1925-1964 XXᵉ siècle

Prier avec ce qu'on est (ambition, sécheresse, doute) et laisser la foi s'y creuser.

Qui était Flannery O'Connor ?

Romancière de Géorgie, catholique dans le Sud protestant. Le lupus qui avait tué son père l'atteint à vingt-cinq ans et la ramène à la ferme familiale d'Andalusia, où elle élève des paons et écrit chaque matin, après la messe, deux heures durement gagnées sur la maladie. Ses romans et nouvelles, peuplés de prophètes violents et de grâce déroutante, comptent parmi les grands livres américains du siècle ; son journal de prière d'étudiante, publié en 2013, a révélé la source cachée de l'œuvre.

Ses citations

Cher Dieu, je ne peux pas t'aimer comme je le voudrais. Tu es le mince croissant de lune que je vois, et mon moi est l'ombre de la terre qui m'empêche de voir toute la lune.

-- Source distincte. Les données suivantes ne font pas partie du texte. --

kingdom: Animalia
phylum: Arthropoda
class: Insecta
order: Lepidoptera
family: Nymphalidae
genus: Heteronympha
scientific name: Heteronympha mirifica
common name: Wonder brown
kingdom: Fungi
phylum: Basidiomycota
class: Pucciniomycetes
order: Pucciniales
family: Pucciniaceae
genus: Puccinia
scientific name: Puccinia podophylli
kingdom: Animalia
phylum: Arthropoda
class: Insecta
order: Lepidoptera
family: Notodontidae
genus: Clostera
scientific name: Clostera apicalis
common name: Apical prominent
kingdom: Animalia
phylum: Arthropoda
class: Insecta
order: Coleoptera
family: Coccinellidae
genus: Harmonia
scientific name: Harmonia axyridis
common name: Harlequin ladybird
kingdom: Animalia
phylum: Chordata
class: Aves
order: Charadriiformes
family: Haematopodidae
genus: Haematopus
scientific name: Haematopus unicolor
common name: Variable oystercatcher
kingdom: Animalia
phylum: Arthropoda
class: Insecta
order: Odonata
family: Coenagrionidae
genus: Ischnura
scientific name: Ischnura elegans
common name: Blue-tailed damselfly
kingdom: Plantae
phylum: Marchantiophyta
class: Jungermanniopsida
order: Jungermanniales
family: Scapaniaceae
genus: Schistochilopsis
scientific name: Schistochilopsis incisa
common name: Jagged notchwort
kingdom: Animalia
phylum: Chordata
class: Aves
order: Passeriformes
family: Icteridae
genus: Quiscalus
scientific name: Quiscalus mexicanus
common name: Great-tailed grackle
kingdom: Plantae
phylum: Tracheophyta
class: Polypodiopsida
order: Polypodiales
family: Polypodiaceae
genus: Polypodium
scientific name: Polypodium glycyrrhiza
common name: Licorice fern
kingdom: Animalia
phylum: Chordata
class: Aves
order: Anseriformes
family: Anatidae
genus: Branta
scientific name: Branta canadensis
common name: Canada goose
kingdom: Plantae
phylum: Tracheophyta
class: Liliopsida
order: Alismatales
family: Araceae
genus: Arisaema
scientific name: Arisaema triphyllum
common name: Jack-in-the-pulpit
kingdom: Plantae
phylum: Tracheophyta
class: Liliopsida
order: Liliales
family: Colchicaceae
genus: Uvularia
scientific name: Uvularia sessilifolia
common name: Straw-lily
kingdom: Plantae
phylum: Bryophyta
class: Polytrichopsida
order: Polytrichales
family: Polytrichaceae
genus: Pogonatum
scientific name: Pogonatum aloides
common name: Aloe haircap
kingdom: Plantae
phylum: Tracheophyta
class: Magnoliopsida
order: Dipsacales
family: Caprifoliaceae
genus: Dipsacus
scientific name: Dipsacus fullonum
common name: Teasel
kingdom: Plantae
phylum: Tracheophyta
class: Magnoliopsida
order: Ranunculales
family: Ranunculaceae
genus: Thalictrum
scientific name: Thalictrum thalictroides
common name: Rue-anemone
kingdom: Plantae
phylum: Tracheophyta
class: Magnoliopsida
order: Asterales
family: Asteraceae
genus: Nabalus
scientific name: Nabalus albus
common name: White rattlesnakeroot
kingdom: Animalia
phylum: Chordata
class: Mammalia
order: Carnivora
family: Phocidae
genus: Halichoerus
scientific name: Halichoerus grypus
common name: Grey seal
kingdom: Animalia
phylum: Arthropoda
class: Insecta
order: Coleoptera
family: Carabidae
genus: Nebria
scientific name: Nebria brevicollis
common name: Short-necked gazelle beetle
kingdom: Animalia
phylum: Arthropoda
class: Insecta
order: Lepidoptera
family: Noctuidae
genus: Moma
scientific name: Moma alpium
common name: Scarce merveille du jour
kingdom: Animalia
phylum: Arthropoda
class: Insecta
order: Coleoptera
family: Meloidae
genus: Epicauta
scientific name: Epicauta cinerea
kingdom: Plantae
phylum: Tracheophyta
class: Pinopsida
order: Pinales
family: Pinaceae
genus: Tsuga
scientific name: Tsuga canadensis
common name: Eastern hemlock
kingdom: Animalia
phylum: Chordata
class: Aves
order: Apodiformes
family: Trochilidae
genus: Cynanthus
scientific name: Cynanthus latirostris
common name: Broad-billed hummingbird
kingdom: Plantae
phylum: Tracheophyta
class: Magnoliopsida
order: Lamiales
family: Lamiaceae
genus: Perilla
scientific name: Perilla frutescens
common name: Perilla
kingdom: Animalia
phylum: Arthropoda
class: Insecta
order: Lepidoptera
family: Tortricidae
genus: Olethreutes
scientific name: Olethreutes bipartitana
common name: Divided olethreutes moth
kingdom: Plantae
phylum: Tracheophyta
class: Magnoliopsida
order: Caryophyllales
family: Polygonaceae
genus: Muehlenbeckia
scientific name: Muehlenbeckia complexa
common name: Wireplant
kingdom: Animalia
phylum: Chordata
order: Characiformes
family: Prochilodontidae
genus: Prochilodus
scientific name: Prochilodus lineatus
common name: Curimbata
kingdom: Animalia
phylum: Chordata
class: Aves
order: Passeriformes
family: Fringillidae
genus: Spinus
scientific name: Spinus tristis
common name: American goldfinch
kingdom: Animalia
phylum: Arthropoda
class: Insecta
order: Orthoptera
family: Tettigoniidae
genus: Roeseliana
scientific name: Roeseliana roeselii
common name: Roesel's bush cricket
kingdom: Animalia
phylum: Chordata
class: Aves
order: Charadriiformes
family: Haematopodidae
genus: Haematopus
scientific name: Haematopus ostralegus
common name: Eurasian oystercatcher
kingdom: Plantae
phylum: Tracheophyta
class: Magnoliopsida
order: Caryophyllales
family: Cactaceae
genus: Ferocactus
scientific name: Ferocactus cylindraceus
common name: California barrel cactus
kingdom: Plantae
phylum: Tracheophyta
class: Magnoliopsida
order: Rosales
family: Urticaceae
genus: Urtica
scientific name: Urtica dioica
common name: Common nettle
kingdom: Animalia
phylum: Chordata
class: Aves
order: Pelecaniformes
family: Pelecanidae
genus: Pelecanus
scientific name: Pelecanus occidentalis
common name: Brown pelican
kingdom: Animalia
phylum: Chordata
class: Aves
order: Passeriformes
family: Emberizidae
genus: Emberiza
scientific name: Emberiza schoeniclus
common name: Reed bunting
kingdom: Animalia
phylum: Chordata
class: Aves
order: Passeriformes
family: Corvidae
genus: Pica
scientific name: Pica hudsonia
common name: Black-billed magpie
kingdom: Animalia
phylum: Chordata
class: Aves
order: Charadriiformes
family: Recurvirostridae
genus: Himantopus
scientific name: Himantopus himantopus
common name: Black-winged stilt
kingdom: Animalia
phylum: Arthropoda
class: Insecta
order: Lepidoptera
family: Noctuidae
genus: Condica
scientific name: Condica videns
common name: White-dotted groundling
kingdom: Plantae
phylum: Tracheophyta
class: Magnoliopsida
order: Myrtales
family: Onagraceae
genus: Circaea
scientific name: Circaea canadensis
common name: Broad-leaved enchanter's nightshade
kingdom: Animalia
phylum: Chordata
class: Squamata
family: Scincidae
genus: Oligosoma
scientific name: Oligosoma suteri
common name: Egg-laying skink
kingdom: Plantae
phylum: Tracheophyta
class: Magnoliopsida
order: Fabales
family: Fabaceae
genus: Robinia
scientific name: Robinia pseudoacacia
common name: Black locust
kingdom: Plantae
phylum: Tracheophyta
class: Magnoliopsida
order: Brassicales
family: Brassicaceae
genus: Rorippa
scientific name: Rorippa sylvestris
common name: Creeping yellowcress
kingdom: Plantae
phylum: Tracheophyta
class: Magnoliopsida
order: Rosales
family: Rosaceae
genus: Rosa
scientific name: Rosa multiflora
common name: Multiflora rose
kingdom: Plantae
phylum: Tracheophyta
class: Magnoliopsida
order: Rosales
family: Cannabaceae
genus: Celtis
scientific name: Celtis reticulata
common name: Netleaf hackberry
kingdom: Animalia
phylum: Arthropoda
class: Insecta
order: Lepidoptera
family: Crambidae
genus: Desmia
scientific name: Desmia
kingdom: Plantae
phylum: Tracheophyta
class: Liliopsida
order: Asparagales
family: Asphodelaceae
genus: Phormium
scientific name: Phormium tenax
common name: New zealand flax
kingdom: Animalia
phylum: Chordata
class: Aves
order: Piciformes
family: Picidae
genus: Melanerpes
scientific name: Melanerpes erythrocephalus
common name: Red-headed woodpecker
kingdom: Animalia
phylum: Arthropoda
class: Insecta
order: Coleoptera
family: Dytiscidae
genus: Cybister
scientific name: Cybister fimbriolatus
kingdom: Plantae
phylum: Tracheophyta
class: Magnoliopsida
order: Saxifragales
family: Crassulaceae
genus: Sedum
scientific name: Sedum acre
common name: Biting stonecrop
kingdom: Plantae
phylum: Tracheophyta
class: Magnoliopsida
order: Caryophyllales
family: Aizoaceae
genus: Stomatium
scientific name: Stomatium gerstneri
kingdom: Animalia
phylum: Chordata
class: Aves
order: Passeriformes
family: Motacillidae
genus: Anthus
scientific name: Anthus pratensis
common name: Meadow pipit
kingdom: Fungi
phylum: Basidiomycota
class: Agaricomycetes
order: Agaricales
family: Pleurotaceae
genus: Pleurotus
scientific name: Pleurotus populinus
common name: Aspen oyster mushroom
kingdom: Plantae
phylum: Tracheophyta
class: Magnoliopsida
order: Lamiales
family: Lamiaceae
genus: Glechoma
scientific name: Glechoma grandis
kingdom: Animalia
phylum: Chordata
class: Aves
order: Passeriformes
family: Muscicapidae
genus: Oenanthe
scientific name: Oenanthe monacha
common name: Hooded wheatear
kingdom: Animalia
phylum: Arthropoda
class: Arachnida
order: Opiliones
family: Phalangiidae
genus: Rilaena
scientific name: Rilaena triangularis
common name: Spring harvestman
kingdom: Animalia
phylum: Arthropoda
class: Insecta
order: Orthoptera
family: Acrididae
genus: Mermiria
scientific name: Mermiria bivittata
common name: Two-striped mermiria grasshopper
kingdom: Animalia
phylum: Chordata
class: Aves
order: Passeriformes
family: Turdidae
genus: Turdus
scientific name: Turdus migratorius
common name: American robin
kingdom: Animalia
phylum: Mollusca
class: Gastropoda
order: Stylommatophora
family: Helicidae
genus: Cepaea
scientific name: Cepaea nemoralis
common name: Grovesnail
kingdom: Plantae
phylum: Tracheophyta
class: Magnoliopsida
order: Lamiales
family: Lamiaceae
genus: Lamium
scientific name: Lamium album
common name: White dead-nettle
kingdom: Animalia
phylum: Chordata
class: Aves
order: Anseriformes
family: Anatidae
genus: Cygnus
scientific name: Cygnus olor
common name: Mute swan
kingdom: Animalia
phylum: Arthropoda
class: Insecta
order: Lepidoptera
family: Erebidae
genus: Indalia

A Prayer Journal (Journal de prière), 1946

Je ne te connais pas, Dieu, parce que je fais écran. S'il te plaît, aide-moi à me pousser moi-même de côté.

A Prayer Journal (Journal de prière), 1946

Je crois qu'il n'y a pas de souffrance plus grande que celle que causent les doutes de ceux qui veulent croire. Je sais quel tourment c'est ; mais je ne peux y voir, en moi du moins, que le processus par lequel la foi s'approfondit.